The report recommends setting up a new independent Māori health authority that would advise the Health Minister on eradicating inequality in the system, identifying problems, developing and testing solutions.
But as it stands, the authority would then work with another new agency - Health NZ and DHBs - when it came to commissioning kaupapa Māori services.
Janice Kuka, managing director of Bay of Plenty Māori health provider Nga Mataapuna Oranga, told Checkpoint the proposed changes "never quite reached the mark."
She wants to see a a standalone Māori authority that commissions on behalf of Māori services, "for them, designed by them."
"We believe that if you want true equity and a better Treaty of Waitangi relationship, which in turn improves Māori health, it needs to be standalone.

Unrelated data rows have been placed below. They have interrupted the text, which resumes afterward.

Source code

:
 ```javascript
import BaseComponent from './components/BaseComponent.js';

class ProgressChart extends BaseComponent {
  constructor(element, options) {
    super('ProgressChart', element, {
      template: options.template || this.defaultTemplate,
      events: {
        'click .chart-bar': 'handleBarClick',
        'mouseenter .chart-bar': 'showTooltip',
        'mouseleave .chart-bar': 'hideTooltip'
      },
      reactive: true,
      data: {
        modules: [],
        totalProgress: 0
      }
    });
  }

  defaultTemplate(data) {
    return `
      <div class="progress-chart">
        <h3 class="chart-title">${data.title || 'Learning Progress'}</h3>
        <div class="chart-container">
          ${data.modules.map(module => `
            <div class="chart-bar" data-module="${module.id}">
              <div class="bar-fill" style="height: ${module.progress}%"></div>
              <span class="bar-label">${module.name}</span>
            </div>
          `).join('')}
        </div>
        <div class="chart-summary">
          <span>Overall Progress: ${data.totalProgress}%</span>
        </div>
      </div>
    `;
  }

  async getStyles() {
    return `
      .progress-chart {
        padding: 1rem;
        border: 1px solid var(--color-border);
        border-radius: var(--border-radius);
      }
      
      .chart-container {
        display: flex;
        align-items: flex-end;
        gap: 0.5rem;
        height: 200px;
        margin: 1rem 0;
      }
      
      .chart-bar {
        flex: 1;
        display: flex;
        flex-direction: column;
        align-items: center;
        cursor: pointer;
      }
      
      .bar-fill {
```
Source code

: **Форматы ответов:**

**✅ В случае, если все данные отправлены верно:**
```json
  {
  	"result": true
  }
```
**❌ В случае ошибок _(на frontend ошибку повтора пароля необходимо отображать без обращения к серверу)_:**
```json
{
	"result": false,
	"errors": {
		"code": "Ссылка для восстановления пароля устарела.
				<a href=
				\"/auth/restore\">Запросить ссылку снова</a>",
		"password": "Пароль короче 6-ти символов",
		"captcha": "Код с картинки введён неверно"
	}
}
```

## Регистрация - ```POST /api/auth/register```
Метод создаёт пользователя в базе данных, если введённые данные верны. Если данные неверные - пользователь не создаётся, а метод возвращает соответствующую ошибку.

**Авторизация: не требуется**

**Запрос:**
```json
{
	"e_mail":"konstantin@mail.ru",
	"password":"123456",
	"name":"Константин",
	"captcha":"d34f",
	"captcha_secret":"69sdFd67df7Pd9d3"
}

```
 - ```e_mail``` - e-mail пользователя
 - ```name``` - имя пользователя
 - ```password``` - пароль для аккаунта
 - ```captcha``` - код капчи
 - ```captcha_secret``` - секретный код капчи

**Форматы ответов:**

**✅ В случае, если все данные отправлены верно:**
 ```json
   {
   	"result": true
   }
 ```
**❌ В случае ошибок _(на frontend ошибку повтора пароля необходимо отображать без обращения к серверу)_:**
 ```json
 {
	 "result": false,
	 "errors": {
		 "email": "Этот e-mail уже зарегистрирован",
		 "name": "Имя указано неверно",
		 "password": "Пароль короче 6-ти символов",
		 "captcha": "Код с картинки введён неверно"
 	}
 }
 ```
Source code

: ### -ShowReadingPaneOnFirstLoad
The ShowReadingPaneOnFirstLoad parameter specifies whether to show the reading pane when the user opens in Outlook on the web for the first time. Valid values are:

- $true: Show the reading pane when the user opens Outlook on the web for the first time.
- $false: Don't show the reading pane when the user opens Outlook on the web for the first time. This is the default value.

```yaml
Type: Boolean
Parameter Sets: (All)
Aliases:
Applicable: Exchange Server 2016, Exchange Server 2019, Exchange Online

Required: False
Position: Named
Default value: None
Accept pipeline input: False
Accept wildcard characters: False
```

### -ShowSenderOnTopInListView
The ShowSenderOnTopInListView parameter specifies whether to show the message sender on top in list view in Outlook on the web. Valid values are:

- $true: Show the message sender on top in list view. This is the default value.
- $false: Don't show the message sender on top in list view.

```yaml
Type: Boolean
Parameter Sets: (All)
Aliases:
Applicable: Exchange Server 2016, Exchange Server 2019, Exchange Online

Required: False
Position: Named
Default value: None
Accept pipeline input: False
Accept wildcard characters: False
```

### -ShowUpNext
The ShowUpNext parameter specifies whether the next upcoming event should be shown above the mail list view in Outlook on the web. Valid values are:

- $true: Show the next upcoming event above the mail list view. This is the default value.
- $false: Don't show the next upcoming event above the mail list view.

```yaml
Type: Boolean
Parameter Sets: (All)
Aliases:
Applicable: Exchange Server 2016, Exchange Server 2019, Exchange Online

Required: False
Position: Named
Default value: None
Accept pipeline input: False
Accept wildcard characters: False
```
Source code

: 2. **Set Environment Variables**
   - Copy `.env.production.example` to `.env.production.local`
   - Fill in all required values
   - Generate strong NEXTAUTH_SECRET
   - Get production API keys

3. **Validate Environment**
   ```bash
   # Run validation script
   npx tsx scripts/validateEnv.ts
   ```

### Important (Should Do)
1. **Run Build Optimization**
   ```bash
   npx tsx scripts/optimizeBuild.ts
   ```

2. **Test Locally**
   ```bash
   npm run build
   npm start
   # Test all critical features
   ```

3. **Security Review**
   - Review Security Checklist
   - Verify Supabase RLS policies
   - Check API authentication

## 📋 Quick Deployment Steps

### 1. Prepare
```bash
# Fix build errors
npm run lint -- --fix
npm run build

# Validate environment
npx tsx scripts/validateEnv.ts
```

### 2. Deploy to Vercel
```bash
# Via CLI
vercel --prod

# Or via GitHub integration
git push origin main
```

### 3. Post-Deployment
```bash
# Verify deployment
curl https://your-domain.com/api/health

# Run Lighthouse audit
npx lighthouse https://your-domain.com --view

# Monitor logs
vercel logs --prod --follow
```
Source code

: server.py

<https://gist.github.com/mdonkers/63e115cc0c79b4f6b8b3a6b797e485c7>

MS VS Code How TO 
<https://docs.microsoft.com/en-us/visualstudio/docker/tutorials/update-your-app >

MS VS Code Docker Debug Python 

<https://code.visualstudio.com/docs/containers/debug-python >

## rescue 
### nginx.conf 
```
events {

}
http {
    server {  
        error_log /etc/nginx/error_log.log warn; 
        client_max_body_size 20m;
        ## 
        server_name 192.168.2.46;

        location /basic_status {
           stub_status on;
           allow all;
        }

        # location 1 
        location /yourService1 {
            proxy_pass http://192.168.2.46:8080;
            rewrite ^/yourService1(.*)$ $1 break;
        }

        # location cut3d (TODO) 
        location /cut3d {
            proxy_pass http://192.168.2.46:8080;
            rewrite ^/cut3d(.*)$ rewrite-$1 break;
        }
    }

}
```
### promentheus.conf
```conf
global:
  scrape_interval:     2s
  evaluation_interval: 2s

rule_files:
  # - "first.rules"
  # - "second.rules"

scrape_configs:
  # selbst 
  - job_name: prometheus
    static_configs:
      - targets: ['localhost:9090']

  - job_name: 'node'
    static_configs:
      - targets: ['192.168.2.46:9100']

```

"We realise there needs to be a direct relationship but it still falls under an advisory category. It still talks about supporting Māori workforce development, supporting Māori provider development programmes, advising alongside the new Health NZ structure.
"Where's the sovereignty? Because really we're still there helping other agencies make decisions that we are unable to make for ourselves.
"It's like the Crown again saying, 'help me to help you'. Same old line, but you're not involved in the final decision.
"It's limited, has a limited budget. It should have gone further."
Kuka said the question around health for Māori needs to be asked: "What are the solutions for Māori? Quite often we rush off too quickly to look at medical treatment without taking time to say what is best for this individual who presents continuously at our clinics, then in turn what embeds good health for them as a whānau.
"They need to see the framework, the services framed in a culture they understand. They need to understand we have a different way of speaking. Right now we have GP clinics, but when the Māori whānau comes out of visiting a nurse or doctor, [they can have] a totally different view of what the doctor said. So it's cultural.
That doesn't mean only Māori can treat Māori, she said. "We call it kaupapa - the cultural nuances so they understand the dos and don'ts of communicating with Māori.
"There's more involved in just giving medication or making sure you can get an appointment."
She thinks the biggest threat to Māori health is "not allowing us to move through to our own solutions and keeping us bound to a model that is so outdated, that doesn't work anymore, and not allowing us to say we can do it.
"I've been in health for 30-odd years now, seen I don't know how many different types of configurations of health. And it's the same thing, we tend to tinker. In some ways this is a higher level of tinkering, getting nearer where we probably want to go. Starting to agree with us on what makes us unwell.
"But unfortunately they never then hand us the power to say, and this is the solution to us getting equity and improving our health."